Teheccüd Namazı Böyle Kılınır – Niyeti, Zamanı ve Kılınışı

Teheccüt namazı, yatsı namazından sonra bir süre uyuduktan sonra kalkılarak kılındığı için “teheccüd” adı verilen bir namazdır. Yorgunluğu nedeniyle geceleri kalkamayacağından endişelenen kişinin uyumadan evvel kılması da tatbik edilebilir. İki, dört veya sekiz rekat olarak kılınması iyidir. Teheccüd namazı, gece boyunca sabah namazı vaktinin girmesine kadar kılınabilir. Çok faziletlidir ve tüm Müslümanlara sünnettir. Cenâb-ı Hak yüce Allah (CC); Peygamber Efendimize (asm) bu namazı şu âyetiyle (İsra, 17/79) emretmiştir:

“Ey Resûlüm. Gece vakti de uyanıp, sadece sana mahsus fazladan bir ibadet olarak teheccüd namazını kıl. Umulur ki Rabbin seni övülmüş bir makam olan en büyük şefaat makamına çıkarır.”

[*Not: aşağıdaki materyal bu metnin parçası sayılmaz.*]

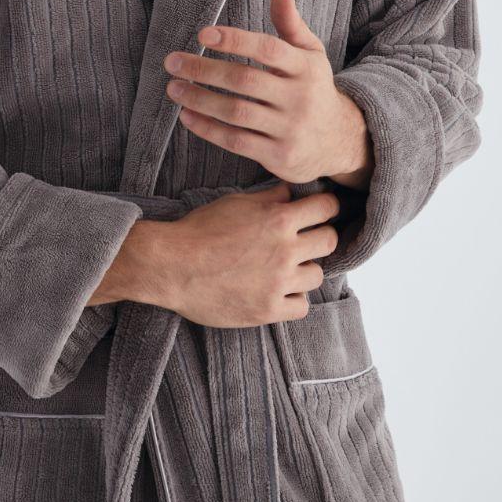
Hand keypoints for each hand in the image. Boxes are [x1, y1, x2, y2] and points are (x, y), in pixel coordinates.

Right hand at [159, 180, 341, 326]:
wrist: (172, 266)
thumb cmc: (200, 230)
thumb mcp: (235, 203)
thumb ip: (268, 198)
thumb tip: (290, 192)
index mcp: (278, 219)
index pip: (326, 208)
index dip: (326, 207)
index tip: (321, 211)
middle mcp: (285, 251)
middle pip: (329, 241)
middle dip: (320, 236)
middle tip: (306, 240)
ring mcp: (279, 283)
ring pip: (317, 275)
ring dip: (305, 270)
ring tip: (286, 268)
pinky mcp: (269, 310)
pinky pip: (302, 307)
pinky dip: (293, 299)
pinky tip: (279, 291)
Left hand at [162, 0, 374, 188]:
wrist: (339, 141)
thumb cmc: (314, 88)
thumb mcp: (311, 55)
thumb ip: (292, 25)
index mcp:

Teheccüt namazına niyet eden kişi, “Niyet ettim Allah rızası için teheccüt namazını kılmaya.” şeklinde niyet eder. Eğer gece yatsıdan sonra bir müddet uyuyacak ve teheccüt namazına kalkacak ise, vitir namazını geciktirerek teheccüdün devamında gecenin son namazı olarak kılınması daha faziletli ve uygundur. Teheccüd ve vitir namazlarını geceye bırakıyorsak, namaz tesbihatımızı yatsıdan sonra yapmamız gerekir. Vitir namazından sonra ayrıca muhtelif dualar ve virdler de yapılabilir. Geceleyin dileklerin kabul edildiği bir saatle ilgili bir hadisi de yazımızın sonunda sizlerle paylaşacağız.

Kendi adıma konuşacak olursam, “Teheccüt namazı kıldığım günlerde işlerimin daha bereketli, sağlığımın ve moralimin daha yerinde olduğunu fark ettim.” Mübarek zatların beyanlarına ve hadislere özellikle cuma zikirlerine devam edelim o halde;

Şöyle bir soru akıllara gelebilir; “sabah namazı vakti girdiği halde teheccüd namazını kılmayan ne yapmalı?” Bu konudaki iki rivayeti sizlerle paylaşmak isteriz: Müslim’den nakille Hazret-i Âişe (RA) diyor ki: “Resûlullah Efendimiz (asm) ağrı, sızı veya başka bir sebeple gece namazını kılamadığında, gündüzün on iki rekat kılardı.” (Müsâfirîn, 140)

Bir Müslim’den diğer rivayet de Hazret-i Ömer’den (RA) şöyle sesleniyor: Resûlullah Efendimiz (asm) buyurdu ki: “Kim devam ettiği gece ibadetini veya virdini yapmadan uyuya kalırsa, onu sabah namazı ile öğle namazı arasında ifa ettiğinde, geceleyin ifa etmişçesine sevap yazılır.” (Müsâfirîn, 142)

Cabir (RA) rivayetle Allah Resulü (asm) bizlere şöyle seslenmektedir: “Gecede bir saat vardır ki, bir Müslüman o saate rastlar da Cenâb-ı Allah’tan dünya ve ahiret işinden bir hayır isterse, Allah o kimsenin dileğini muhakkak verir. Bu her gece böyledir.”